◆ Description of the task ◆
Write out everything from the start of the records down to the line containing "121: (259, 105)", both ends included, as a numbered list with blank lines left out.

◆ Given records ◆

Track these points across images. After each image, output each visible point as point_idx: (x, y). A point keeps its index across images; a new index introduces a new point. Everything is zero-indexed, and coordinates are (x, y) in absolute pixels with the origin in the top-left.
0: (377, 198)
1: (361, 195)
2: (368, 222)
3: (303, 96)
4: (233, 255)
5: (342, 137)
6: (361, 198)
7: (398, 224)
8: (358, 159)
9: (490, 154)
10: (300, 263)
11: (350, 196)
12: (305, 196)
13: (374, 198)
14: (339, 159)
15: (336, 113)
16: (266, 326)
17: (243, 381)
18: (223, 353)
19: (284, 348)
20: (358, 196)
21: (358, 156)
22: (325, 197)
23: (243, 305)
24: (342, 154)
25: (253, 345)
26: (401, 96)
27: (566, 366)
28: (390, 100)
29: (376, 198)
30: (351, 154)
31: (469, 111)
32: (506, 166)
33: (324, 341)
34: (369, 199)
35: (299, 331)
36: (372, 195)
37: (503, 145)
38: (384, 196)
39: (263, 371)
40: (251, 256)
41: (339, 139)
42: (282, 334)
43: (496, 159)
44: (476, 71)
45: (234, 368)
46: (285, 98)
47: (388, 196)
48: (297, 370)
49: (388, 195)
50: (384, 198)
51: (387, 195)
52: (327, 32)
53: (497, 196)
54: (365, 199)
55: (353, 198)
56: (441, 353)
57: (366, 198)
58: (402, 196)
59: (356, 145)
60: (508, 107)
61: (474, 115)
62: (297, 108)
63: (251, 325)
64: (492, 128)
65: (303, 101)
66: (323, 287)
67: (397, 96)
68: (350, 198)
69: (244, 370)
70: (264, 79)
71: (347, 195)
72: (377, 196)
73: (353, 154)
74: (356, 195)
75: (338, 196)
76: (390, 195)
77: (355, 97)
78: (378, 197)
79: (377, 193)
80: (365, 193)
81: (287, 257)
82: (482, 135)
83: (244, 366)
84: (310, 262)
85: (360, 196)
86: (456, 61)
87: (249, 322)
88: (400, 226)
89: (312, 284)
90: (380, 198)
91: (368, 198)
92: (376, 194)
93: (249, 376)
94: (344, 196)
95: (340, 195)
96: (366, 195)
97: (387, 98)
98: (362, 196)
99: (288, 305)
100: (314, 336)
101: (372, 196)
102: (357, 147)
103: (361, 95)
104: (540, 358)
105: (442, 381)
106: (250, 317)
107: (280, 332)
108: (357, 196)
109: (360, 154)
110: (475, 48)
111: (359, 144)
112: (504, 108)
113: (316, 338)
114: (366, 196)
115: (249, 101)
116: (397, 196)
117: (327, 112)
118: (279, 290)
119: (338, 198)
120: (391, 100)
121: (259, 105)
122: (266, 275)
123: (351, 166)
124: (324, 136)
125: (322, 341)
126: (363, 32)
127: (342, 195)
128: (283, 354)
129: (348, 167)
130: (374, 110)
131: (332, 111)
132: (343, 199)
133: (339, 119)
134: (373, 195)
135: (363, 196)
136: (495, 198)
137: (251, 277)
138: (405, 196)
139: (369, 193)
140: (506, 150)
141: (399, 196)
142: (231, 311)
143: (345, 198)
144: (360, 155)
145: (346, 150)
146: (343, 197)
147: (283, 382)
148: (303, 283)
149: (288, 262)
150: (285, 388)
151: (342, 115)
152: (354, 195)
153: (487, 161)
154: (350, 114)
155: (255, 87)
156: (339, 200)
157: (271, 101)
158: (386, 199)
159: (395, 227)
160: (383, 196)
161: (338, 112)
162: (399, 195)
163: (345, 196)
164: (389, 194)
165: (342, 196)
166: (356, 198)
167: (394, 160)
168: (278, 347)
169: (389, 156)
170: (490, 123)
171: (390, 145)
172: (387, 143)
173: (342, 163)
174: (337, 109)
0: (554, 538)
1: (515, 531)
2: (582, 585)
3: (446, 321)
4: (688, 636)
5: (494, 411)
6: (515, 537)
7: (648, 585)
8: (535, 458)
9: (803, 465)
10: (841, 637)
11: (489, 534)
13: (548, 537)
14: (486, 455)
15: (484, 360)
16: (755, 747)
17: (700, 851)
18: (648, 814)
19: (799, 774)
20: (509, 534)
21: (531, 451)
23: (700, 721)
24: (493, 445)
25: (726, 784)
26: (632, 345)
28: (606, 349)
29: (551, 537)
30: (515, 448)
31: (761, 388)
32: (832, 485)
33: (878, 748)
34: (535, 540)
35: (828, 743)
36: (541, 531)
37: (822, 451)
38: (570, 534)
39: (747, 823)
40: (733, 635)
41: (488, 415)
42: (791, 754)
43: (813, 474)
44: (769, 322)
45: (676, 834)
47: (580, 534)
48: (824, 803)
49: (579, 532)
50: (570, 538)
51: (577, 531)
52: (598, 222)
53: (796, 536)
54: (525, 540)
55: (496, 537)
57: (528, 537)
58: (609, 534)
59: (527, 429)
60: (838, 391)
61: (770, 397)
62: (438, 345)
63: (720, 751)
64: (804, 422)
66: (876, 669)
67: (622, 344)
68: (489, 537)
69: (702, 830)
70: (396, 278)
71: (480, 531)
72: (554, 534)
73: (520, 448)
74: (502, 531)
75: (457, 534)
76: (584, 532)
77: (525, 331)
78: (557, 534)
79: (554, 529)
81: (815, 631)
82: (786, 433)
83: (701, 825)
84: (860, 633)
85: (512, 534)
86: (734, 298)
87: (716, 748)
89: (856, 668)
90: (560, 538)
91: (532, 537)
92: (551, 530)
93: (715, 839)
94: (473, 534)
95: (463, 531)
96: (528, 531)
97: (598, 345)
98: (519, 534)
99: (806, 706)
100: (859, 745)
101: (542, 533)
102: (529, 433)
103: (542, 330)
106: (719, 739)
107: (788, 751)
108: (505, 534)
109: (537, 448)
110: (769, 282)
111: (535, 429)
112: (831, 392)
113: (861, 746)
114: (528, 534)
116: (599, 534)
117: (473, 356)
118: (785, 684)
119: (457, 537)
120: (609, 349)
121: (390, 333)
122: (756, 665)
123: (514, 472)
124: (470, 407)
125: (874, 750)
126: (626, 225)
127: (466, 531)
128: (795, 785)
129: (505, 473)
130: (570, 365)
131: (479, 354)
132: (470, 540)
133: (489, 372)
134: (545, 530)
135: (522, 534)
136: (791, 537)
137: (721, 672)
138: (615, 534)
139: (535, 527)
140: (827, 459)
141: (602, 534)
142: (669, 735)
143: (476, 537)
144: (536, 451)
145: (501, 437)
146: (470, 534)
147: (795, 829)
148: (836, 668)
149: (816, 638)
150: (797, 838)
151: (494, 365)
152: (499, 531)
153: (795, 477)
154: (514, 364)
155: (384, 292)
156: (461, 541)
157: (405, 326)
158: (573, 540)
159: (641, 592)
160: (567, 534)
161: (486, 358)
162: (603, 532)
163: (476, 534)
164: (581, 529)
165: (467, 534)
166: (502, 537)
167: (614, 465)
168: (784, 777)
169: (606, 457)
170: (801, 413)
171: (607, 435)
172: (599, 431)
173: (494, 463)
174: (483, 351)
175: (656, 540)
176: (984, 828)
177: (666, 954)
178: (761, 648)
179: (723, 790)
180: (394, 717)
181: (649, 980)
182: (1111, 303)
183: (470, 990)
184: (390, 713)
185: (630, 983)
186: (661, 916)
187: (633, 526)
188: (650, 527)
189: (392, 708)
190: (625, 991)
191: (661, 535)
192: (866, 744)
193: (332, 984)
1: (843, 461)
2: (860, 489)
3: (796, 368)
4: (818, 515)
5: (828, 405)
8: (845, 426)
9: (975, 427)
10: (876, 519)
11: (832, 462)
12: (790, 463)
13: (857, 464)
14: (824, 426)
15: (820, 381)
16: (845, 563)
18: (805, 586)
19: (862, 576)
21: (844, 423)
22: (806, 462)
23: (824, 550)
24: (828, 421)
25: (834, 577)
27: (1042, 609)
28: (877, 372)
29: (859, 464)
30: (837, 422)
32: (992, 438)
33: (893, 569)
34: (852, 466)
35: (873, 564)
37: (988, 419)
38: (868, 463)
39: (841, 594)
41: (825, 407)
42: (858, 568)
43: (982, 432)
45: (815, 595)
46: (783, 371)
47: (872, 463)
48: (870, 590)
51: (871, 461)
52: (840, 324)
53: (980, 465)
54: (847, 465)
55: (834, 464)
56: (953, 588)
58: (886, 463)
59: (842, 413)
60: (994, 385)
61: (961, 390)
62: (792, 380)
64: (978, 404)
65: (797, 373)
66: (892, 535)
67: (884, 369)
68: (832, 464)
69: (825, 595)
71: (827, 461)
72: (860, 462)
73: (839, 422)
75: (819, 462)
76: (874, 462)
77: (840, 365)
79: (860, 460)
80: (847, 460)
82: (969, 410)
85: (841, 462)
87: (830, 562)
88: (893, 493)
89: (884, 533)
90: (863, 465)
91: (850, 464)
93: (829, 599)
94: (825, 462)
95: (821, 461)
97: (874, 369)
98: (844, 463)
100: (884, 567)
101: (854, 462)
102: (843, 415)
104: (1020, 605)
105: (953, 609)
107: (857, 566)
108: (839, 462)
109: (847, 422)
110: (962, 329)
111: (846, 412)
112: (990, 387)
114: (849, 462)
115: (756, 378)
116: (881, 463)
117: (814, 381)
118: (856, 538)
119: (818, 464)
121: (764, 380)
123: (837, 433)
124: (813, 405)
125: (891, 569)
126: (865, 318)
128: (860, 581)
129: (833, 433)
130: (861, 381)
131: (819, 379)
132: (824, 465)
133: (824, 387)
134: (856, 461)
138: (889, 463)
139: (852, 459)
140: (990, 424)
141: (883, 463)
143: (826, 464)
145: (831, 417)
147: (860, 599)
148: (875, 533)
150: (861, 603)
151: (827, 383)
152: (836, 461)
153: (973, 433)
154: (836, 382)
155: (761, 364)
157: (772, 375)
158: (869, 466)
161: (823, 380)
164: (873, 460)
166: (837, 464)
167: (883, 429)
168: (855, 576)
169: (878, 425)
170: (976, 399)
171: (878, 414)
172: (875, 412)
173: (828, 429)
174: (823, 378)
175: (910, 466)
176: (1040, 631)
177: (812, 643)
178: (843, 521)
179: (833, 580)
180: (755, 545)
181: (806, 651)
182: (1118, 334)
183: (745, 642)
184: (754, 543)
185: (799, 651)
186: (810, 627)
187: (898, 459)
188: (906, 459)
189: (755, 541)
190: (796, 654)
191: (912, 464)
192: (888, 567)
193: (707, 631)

◆ Response area ◆
1. Track these points across images. After each image, output each visible point as point_idx: (x, y). A point keeps its index across images; a new index introduces a new point. Everything is zero-indexed, and coordinates are (x, y) in absolute pixels with the origin in the top-left.
2. 0: (377, 198)
3. 1: (361, 195)
4. 2: (368, 222)
5. 3: (303, 96)
6. 4: (233, 255)
7. 5: (342, 137)
8. 6: (361, 198)
9. 7: (398, 224)
10. 8: (358, 159)
11. 9: (490, 154)
12. 10: (300, 263)
13. 11: (350, 196)
14. 12: (305, 196)
15. 13: (374, 198)
16. 14: (339, 159)
17. 15: (336, 113)
18. 16: (266, 326)
19. 17: (243, 381)
20. 18: (223, 353)
21. 19: (284, 348)
22. 20: (358, 196)
23. 21: (358, 156)
24. 22: (325, 197)
25. 23: (243, 305)
26. 24: (342, 154)
27. 25: (253, 345)
28. 26: (401, 96)
29. 27: (566, 366)
30. 28: (390, 100)
31. 29: (376, 198)
32. 30: (351, 154)
33. 31: (469, 111)
34. 32: (506, 166)
35. 33: (324, 341)
36. 34: (369, 199)
37. 35: (299, 331)
38. 36: (372, 195)
39. 37: (503, 145)
40. 38: (384, 196)
41. 39: (263, 371)
42. 40: (251, 256)
43. 41: (339, 139)
44. 42: (282, 334)
45. 43: (496, 159)
46. 44: (476, 71)
47. 45: (234, 368)
48. 46: (285, 98)
49. 47: (388, 196)
50. 48: (297, 370)
51. 49: (388, 195)
52. 50: (384, 198)
53. 51: (387, 195)
54. 52: (327, 32)
55. 53: (497, 196)
56. 54: (365, 199)
57. 55: (353, 198)
58. 56: (441, 353)
59. 57: (366, 198)
60. 58: (402, 196)
61. 59: (356, 145)
62. 60: (508, 107)
63. 61: (474, 115)
64. 62: (297, 108)
65. 63: (251, 325)
66. 64: (492, 128)
67. 65: (303, 101)
68. 66: (323, 287)
69. 67: (397, 96)
70. 68: (350, 198)
71. 69: (244, 370)
72. 70: (264, 79)
73. 71: (347, 195)
74. 72: (377, 196)
75. 73: (353, 154)
76. 74: (356, 195)
77. 75: (338, 196)
78. 76: (390, 195)
79. 77: (355, 97)
80. 78: (378, 197)
81. 79: (377, 193)
82. 80: (365, 193)
83. 81: (287, 257)
84. 82: (482, 135)
85. 83: (244, 366)
86. 84: (310, 262)
87. 85: (360, 196)
88. 86: (456, 61)
89. 87: (249, 322)
90. 88: (400, 226)
91. 89: (312, 284)
92. 90: (380, 198)
93. 91: (368, 198)
94. 92: (376, 194)
95. 93: (249, 376)
96. 94: (344, 196)
97. 95: (340, 195)
98. 96: (366, 195)
99. 97: (387, 98)
100. 98: (362, 196)
101. 99: (288, 305)
102. 100: (314, 336)
103. 101: (372, 196)
104. 102: (357, 147)
105. 103: (361, 95)
106. 104: (540, 358)
107. 105: (442, 381)
108. 106: (250, 317)
109. 107: (280, 332)
110. 108: (357, 196)
111. 109: (360, 154)
112. 110: (475, 48)
113. 111: (359, 144)
114. 112: (504, 108)
115. 113: (316, 338)
116. 114: (366, 196)
117. 115: (249, 101)
118. 116: (397, 196)
119. 117: (327, 112)
120. 118: (279, 290)
121. 119: (338, 198)
122. 120: (391, 100)
123. 121: (259, 105)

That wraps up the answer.